## Problem to solve
Print the rows verbatim from the very first line through the line with "## Extended Details", including that line.

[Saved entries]

==========

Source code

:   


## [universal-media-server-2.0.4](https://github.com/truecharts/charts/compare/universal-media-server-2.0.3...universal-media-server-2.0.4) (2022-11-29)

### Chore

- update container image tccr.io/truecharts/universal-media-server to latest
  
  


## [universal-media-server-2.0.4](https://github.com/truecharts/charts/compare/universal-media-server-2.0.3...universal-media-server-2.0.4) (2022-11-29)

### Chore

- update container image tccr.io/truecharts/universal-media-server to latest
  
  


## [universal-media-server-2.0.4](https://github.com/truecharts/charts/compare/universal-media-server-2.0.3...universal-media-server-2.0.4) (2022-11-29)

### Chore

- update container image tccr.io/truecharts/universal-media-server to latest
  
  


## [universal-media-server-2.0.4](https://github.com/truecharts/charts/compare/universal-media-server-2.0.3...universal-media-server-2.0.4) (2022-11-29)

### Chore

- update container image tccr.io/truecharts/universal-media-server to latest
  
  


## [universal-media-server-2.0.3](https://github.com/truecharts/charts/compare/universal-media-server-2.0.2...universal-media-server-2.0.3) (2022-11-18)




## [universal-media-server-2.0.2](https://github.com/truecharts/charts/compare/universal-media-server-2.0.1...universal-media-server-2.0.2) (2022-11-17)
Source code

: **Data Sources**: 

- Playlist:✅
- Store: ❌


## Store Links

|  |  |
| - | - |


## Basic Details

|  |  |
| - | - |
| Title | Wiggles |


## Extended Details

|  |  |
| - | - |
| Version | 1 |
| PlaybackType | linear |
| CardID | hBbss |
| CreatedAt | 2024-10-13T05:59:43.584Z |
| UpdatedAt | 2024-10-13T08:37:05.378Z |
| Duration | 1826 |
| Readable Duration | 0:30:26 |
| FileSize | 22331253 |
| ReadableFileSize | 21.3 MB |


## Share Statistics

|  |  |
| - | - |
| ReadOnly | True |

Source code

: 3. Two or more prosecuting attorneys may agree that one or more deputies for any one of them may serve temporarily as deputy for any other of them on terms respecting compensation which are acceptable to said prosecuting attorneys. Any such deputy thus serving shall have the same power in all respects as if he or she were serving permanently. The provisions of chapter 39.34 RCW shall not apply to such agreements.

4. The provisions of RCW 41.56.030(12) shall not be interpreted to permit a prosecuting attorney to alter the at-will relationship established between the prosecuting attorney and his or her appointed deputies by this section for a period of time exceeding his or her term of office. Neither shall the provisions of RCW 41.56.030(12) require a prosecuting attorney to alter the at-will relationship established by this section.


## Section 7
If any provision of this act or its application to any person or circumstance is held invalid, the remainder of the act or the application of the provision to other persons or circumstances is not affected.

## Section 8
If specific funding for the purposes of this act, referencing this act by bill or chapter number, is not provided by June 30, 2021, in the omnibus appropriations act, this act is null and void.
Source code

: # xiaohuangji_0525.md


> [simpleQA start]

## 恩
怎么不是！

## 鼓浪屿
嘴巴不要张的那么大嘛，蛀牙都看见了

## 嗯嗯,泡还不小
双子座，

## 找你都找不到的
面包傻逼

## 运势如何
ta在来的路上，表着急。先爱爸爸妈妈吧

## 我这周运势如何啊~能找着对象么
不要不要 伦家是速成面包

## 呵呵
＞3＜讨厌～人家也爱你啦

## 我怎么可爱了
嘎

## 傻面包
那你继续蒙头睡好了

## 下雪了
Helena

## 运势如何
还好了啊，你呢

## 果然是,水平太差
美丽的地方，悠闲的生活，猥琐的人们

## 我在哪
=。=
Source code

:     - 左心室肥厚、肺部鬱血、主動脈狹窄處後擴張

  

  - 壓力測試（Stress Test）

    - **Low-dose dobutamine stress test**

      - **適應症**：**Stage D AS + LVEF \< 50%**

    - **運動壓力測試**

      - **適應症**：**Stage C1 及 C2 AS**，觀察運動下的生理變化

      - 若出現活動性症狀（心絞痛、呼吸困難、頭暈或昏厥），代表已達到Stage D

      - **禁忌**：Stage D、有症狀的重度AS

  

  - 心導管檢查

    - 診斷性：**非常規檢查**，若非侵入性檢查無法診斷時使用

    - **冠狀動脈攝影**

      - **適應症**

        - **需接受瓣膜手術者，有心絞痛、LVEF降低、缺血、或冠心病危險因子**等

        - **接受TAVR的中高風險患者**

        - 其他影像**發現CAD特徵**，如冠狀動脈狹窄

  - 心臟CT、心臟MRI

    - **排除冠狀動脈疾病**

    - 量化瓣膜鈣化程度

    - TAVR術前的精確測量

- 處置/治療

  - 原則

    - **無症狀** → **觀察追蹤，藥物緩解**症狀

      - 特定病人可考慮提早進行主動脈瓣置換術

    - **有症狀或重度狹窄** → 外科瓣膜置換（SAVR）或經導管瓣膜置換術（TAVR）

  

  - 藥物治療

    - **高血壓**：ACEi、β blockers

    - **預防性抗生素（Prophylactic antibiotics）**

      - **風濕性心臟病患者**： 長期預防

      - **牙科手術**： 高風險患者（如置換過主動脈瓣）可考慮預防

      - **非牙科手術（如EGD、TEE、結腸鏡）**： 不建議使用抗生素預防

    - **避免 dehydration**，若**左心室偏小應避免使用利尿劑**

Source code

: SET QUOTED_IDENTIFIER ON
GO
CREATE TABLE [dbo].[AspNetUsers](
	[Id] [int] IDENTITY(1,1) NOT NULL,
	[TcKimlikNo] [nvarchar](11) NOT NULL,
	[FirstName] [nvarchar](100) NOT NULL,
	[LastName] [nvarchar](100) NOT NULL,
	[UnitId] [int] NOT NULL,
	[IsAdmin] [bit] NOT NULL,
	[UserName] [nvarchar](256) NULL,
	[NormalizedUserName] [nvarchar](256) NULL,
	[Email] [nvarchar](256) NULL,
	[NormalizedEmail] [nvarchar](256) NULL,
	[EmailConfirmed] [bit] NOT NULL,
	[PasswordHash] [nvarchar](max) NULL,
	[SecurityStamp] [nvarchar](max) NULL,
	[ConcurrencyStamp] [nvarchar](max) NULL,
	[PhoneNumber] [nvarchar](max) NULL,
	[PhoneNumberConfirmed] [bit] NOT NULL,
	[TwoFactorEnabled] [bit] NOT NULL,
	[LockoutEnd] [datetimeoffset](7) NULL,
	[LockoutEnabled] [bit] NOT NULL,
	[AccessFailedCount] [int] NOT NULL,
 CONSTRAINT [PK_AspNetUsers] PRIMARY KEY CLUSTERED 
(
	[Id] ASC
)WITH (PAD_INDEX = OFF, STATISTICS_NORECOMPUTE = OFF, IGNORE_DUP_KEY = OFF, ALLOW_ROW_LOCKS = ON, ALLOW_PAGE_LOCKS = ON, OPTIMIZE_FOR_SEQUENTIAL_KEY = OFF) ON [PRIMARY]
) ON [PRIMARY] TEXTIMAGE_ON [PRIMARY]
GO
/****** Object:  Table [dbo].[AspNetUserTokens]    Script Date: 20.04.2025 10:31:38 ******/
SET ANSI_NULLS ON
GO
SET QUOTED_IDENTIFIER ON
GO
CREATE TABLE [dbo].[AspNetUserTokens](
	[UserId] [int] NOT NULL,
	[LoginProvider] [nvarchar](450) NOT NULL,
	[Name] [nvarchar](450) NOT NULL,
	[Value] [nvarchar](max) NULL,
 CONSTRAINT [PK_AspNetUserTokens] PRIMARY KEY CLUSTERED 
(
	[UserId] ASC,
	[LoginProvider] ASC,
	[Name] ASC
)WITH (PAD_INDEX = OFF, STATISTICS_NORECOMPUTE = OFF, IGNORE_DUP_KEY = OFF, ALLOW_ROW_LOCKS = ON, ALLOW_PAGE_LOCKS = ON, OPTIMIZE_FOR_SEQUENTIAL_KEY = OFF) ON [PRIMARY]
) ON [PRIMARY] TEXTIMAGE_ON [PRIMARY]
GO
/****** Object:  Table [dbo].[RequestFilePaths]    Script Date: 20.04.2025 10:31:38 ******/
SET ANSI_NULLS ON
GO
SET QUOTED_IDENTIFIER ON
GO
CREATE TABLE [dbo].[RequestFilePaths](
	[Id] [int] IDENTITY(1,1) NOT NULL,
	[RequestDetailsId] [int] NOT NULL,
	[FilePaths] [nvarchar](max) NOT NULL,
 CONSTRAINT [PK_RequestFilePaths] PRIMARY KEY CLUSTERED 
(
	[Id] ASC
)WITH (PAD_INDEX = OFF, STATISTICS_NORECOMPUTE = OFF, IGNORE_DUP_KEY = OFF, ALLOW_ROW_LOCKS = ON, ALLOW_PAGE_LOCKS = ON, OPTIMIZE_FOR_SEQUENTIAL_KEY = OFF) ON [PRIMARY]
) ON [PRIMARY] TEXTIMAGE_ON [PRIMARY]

==========

## Worked solution
Source code

:   


## [universal-media-server-2.0.4](https://github.com/truecharts/charts/compare/universal-media-server-2.0.3...universal-media-server-2.0.4) (2022-11-29)

### Chore

- update container image tccr.io/truecharts/universal-media-server to latest
  
  


## [universal-media-server-2.0.4](https://github.com/truecharts/charts/compare/universal-media-server-2.0.3...universal-media-server-2.0.4) (2022-11-29)

### Chore

- update container image tccr.io/truecharts/universal-media-server to latest
  
  


## [universal-media-server-2.0.4](https://github.com/truecharts/charts/compare/universal-media-server-2.0.3...universal-media-server-2.0.4) (2022-11-29)

### Chore

- update container image tccr.io/truecharts/universal-media-server to latest
  
  


## [universal-media-server-2.0.4](https://github.com/truecharts/charts/compare/universal-media-server-2.0.3...universal-media-server-2.0.4) (2022-11-29)

### Chore

- update container image tccr.io/truecharts/universal-media-server to latest
  
  


## [universal-media-server-2.0.3](https://github.com/truecharts/charts/compare/universal-media-server-2.0.2...universal-media-server-2.0.3) (2022-11-18)




## [universal-media-server-2.0.2](https://github.com/truecharts/charts/compare/universal-media-server-2.0.1...universal-media-server-2.0.2) (2022-11-17)
Source code

: **Data Sources**: 

- Playlist:✅
- Store: ❌


## Store Links

|  |  |
| - | - |


## Basic Details

|  |  |
| - | - |
| Title | Wiggles |


## Extended Details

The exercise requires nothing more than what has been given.